Crause
- Industry: Weapons manufacturing
- Founded: 1815 in Herzberg, Germany
- Founder: Carl Phillip Crause
- Defunct: 1857
- Products: M1835; M1840; M1848; M1849; M1850; M1854;

= Crause =

German weapons manufacturer

Crause was a weapons manufacturer located in Herzberg, Germany, operating in the first half of the 19th century. Among other orders, they manufactured 2,000 M1849 kammerladers for the Norwegian Army.

== History ==
Crause was founded by its namesake, Carl Phillip Crause. Crause ran a gun manufactory in Herzberg, northwestern Germany, from the end of the Napoleonic Wars until 1857. The factory produced military arms for Hannover and nearby principalities.

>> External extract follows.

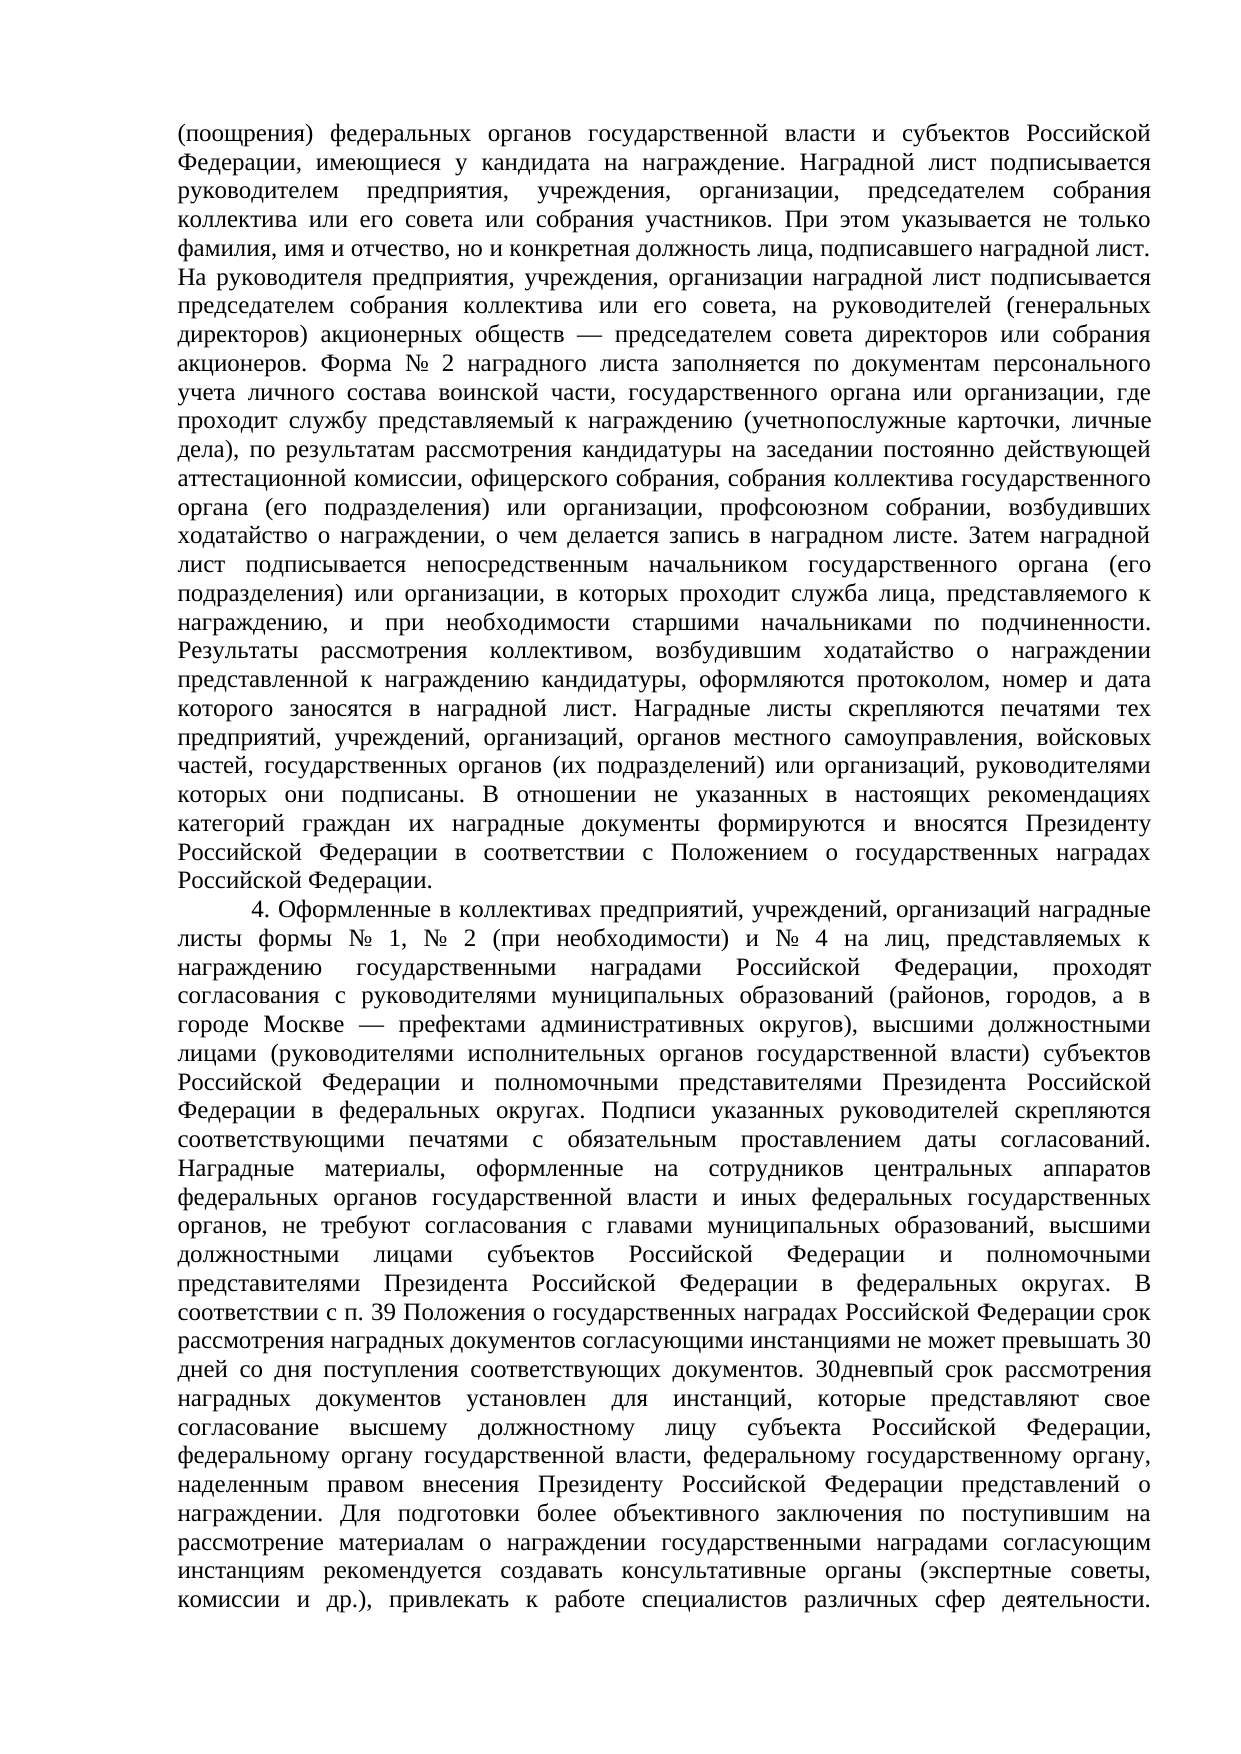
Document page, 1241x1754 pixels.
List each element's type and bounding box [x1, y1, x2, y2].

text [177, 894, 1152, 1613]
text [177, 118, 1152, 894]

The finished weapons manufactured by Crause were signed with his surname and included the Brunswick M1835 and M1848 rifles. In addition, Hannovarian M1850 and M1854 rifle-muskets, yager rifles, and the M1840 and M1849 rifle-muskets were created for the Hanseatic League, which comprised the north German states of Oldenberg, Hamburg, Bremen, and Lubeck. The latter two types of arms were modified to accommodate elongated projectiles that gained popularity in the 1850s. Several thousand of these weapons were also imported into the United States, where they were used during the American Civil War.